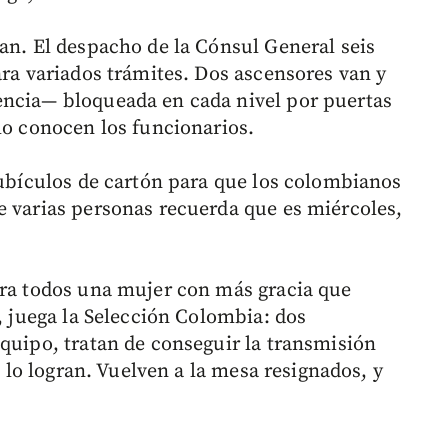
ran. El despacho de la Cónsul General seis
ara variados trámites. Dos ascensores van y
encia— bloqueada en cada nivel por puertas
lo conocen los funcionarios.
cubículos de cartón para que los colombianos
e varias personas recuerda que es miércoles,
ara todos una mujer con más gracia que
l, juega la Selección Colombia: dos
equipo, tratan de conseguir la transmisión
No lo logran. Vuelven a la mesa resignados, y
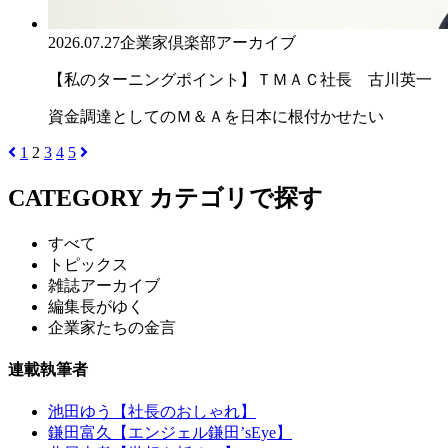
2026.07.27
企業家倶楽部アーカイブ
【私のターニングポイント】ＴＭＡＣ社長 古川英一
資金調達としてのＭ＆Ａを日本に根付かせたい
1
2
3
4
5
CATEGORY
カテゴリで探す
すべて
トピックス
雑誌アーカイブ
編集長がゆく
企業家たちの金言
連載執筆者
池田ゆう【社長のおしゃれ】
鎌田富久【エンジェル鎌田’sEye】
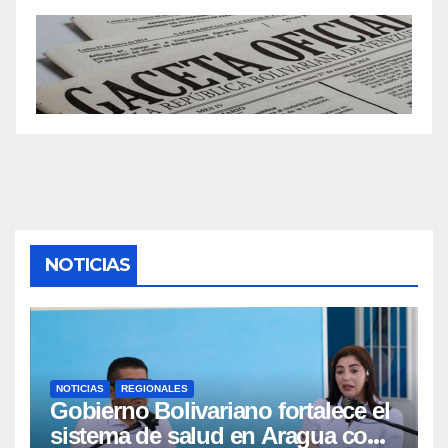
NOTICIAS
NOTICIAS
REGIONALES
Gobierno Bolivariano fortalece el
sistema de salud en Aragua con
+ + + +
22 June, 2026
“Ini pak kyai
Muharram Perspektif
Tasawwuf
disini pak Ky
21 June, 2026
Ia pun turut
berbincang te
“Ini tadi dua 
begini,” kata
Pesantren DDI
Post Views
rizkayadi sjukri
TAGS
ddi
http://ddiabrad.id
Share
+ + + +
▸ **Directive**
Now transcribe the lines above exactly, starting at the line containing "ran. El despacho de la Cónsul General seis" and ending at the line containing "sistema de salud en Aragua con", both lines included, pictures excluded.

▸ **Result of this exercise**
ran. El despacho de la Cónsul General seis
ara variados trámites. Dos ascensores van y
encia— bloqueada en cada nivel por puertas
lo conocen los funcionarios.
cubículos de cartón para que los colombianos
e varias personas recuerda que es miércoles,
ara todos una mujer con más gracia que
l, juega la Selección Colombia: dos
equipo, tratan de conseguir la transmisión
No lo logran. Vuelven a la mesa resignados, y
2026.07.27
企業家倶楽部アーカイブ
【私のターニングポイント】ＴＭＡＣ社長 古川英一
資金調達としてのＭ＆Ａを日本に根付かせたい
1
2
3
4
5
CATEGORY
カテゴリで探す
すべて
トピックス
雑誌アーカイブ
編集長がゆく
企業家たちの金言
連載執筆者
池田ゆう【社長のおしゃれ】
鎌田富久【エンジェル鎌田’sEye】
NOTICIAS
NOTICIAS
REGIONALES
Gobierno Bolivariano fortalece el
sistema de salud en Aragua con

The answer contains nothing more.